THE BALANCE OF PAYMENTS (part 2)

The balance of payments current account was discussed in the AS macroeconomic pages. This page concentrates on the capital and financial accounts. The balance of payments are published by the Office for National Statistics in The Pink Book and are available online. I have summarised the accounts into a more accessible format and one in which A level exams are likely to present the information.

UK Balance of Payments Summary 2010 (£millions)

It is an over-simplification to say that credits are inflows of pounds and debits are outflows, but for A level students there is no need to delve into the exact accounting methods. Perhaps the most important concept for the A level student is the principle of double-entry accounting. This principle means that the Balance of Payments must balance because an entry on the debit side must be balanced on the credit side. If the debits and credits are not equal on line n, then the difference must have been an error hence the figure of -£8,499 on line o. It may seem that -£8,499 million is a a big error but it is less than 0.8% of the credits £960,777.

If a good or service is imported ( a debit on line a or b) it has to be paid for. Where did the money to pay for this come from? The most obvious answer is that a good or service must also have been sold abroad to earn the money to pay for the import (a credit on line a or b). However there is an overall deficit on the balance of goods and services of -£39,684m (line c). Income from investments made abroad of £23,039 is not enough to make up the difference and the UK also transferred a balance of £20,081m abroad in the form of charity, government grants and EU membership fees (line e).


Notice then that that in 2010 the UK current account was in deficit by £36,726 million (line f). Where did the money come from to balance the deficit? There are a number of possibilities:

1. Immigrants into the UK might have brought some money into the country when they arrived and deposited it in a British bank, this would show up in the capital account (line h). and indeed in 2010 there is a surplus (credits are bigger than debits) so this might be part of the answer.

2. Foreign companies have invested in the UK, for example when a Japanese firm builds another car factory in the UK or an oil sheik buys a British football club. This would show up on the Foreign Direct Investment (FDI) section of the financial account (line i). Any foreign investment that involves buying over 10% of the shares in a British company would also show up here. Line j shows that FDI into Britain of £28,936m was greater than UK investment abroad of £7,132m.

3. Foreigners might have bought more shares in British companies the UK citizens bought in foreign companies. Where a firm or individual buys less than 10% of the value of the company it appears in the portfolio investment section (line j)
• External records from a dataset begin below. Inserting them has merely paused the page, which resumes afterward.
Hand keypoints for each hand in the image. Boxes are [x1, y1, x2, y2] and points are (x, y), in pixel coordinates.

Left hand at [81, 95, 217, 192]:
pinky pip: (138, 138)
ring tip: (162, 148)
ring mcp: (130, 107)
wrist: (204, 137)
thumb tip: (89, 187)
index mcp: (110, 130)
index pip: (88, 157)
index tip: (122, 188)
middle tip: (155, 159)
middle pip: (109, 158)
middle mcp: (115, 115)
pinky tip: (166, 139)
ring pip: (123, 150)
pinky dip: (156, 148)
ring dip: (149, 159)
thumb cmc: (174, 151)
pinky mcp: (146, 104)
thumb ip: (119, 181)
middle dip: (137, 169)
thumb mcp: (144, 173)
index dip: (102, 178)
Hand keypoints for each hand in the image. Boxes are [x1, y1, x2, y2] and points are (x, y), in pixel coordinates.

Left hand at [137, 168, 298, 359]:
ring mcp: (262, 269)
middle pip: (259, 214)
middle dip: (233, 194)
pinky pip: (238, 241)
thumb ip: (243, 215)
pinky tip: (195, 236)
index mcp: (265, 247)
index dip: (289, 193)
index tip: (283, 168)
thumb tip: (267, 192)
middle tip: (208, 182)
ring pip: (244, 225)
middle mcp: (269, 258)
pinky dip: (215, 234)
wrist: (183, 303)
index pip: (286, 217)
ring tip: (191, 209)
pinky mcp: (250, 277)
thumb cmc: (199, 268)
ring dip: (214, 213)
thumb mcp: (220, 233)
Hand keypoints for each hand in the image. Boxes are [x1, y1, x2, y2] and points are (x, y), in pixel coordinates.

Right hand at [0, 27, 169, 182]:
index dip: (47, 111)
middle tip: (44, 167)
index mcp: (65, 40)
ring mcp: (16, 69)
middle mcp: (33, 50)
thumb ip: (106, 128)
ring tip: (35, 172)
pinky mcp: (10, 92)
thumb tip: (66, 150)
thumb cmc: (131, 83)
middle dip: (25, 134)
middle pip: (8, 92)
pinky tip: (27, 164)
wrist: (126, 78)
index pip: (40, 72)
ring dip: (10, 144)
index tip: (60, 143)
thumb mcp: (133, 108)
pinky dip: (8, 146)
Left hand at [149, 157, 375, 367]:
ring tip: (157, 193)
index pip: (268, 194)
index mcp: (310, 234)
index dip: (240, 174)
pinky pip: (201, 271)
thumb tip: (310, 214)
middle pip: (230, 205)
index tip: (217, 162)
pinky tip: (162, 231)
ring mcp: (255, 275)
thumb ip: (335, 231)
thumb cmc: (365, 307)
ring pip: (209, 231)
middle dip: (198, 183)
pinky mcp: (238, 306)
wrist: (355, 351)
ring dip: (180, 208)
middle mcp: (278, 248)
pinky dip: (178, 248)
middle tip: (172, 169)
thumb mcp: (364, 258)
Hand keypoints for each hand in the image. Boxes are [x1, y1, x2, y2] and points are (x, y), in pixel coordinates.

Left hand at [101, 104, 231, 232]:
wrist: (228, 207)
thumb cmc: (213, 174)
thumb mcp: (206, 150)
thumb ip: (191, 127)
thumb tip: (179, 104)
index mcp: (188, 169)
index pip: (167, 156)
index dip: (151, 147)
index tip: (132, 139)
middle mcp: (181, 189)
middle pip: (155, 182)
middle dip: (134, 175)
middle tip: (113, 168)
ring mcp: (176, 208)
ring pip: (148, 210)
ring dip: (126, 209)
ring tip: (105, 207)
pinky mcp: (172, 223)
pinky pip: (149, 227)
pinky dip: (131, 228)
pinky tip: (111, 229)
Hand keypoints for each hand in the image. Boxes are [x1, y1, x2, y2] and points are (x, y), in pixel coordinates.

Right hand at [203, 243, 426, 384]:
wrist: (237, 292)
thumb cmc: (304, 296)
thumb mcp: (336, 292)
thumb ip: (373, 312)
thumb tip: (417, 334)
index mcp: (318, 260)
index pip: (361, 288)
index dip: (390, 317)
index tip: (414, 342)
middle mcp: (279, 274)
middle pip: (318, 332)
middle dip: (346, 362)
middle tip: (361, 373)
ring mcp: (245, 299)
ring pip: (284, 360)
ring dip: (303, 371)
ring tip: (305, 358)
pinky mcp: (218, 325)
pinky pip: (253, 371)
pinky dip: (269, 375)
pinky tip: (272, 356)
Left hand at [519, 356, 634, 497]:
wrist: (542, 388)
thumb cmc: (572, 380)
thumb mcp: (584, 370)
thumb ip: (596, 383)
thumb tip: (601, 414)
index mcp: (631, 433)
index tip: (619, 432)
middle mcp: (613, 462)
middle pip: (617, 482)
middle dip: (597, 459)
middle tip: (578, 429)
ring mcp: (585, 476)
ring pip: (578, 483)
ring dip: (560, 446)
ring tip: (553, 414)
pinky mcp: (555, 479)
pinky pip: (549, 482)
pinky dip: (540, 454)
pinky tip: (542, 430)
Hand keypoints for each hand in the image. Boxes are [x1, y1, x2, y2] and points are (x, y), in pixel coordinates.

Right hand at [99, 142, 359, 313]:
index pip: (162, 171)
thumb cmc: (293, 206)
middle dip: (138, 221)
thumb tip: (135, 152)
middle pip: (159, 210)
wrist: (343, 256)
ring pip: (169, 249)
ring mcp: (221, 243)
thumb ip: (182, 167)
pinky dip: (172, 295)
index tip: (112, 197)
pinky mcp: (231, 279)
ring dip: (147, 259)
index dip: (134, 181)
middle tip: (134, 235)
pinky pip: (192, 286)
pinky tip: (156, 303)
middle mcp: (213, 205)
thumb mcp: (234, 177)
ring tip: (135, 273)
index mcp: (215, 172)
4. Other (line k), includes movements of cash into and out of British banks, loans, and government bonds Much of this is short-term movement (hot money), often being transferred for a few hours only as it seeks out the highest interest rate in world markets. Notice how large these movements of hot money are compared to FDI or imports and exports of goods and services. These short-term movements of money have a significant effect on the demand and supply of pounds and hence on short-term interest rates.

5. When Britain was operating a policy of fixed exchange rates the Bank of England held large amounts of gold and foreign currency (line l). If imports exceed exports this meant British firms and their banks were continually selling pounds to the Bank of England in exchange for foreign currencies. Therefore the reserves at the Bank of England would change. The £6,070m figure in the debit column in the first table means that in the second table (showing the net balances) is a minus. Therefore gold or foreign reserves are building up in the bank because a minus number means pounds are leaving the BOP accounts in order to purchase foreign currencies or gold.

Note that the change in reserves are a relatively small amount and this is because the UK now operates a floating exchange rate, and there is far less need for the Bank of England to be buying and selling gold or foreign currencies to support the value of the pound. Changes in gold reserves were only £18 million in 2010, the majority of the changes were in foreign currency reserves and Special Drawing Rights (SDRs), which are a form of international currency used by the International Monetary Fund and national governments.